There aren't too many strange circumstances for a properly written split/test routine. Described more precisely:—

  1. Split on @
  2. Get last string from array
  3. Convert to lowercase
  4. Perform exact string compare against target domain
It's possible that there's some window for obscure unicode hijinks, but I'd posit that a regexp parser or a "proper" email parsing library is just as at-risk. Possibly more so as those would be significantly more complicated and involve significantly more code.
I have been thinking about using some sort of UUID-generator ([UUID]@mydomain.xz) whenever I sign up for a new site, but I just can not think of a _good_ way to keep track of them.
Database? Text file?
Generated algorithmically from their domain.

I believe sqrl uses a system like that.

If only there were some convenient software for keeping track of your unique login names and passwords for each site you use.
> few vendors got upset that I had their name in the address

No one got upset, but a record label was confused and asked me about it, and another company had their legal department ask me under what license I use their TM ;) In both cases a simple explanation was the end of it.

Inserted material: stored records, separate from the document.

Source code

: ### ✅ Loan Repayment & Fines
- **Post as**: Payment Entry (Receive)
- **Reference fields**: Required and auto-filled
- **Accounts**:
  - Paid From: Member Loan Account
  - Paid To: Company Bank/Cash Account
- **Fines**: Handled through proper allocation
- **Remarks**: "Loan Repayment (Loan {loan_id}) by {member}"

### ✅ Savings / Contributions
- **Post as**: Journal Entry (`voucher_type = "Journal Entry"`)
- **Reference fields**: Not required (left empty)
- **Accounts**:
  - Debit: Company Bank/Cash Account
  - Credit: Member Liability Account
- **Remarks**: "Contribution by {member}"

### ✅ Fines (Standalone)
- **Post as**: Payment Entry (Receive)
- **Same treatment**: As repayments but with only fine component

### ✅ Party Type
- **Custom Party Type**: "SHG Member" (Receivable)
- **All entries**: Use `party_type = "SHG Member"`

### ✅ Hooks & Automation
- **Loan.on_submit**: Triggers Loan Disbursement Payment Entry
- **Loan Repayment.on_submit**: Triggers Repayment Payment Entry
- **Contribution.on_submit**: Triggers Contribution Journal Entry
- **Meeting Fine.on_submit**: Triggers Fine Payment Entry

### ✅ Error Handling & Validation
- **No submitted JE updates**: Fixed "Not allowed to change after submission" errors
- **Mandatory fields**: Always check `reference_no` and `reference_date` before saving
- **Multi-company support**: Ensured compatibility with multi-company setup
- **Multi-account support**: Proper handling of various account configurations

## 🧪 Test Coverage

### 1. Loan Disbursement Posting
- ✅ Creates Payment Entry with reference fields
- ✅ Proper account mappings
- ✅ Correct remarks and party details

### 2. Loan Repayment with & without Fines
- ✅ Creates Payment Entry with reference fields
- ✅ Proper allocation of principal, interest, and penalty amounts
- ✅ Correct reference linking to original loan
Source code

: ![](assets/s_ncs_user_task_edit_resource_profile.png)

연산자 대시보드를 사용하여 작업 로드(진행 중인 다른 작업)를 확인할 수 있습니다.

> another company had their legal department ask me under what license I use their TM

Please name!, or give details of size.

Not for shame — for curiosity!

We used to have one of the top range email marketing software at work. Emails, such as info@, contact@ and some others are automatically excluded and you can't even send any marketing to those.
I've had this happen a few times, but I was able to resolve them all except one cadre. Stitch Fix shut down my account abruptly, informing me of "security concerns" and disabled my account without any recourse after I'd spent a bunch of time setting it up. No offering of personal verification mattered. It was disappointing.
I've heard that fraud sentiment several times from friends of mine who do exactly that with the company name in the email address. They've since moved on to a randomly generated string of alphanumeric characters, this is put into a spreadsheet, and they write down when and where they used it.

I'd like to start doing this, but wondering what I would do if I figured out someone had passed the address on or been compromised.

The vast majority of my spam comes from the bad old days of desktop pc viruses and people using outlook express (say 15+ years ago).

Back then, my college required us to forward our university email to a personal account. That's fine as our personal addresses were hidden and not public.

What was not fine was one day the IT department changed everyone's public email address to their private address. They also changed mailing lists from BCC to CC so that you got to see everyone's email who received the email.

A few hours later after these changes, the spam started rolling in. At first it was a moderate amount of spam, a few messages a day, but it quickly increased. At one point it was up to 200-300 spam messages a day and stayed that way for several years. In any given month my gmail spam count sat between 3,000 to 6,000.

Over the past 10 years, as botnets have been taken down, those numbers have come down an order of magnitude. I still get between 20 - 30 spam messages a day on that account.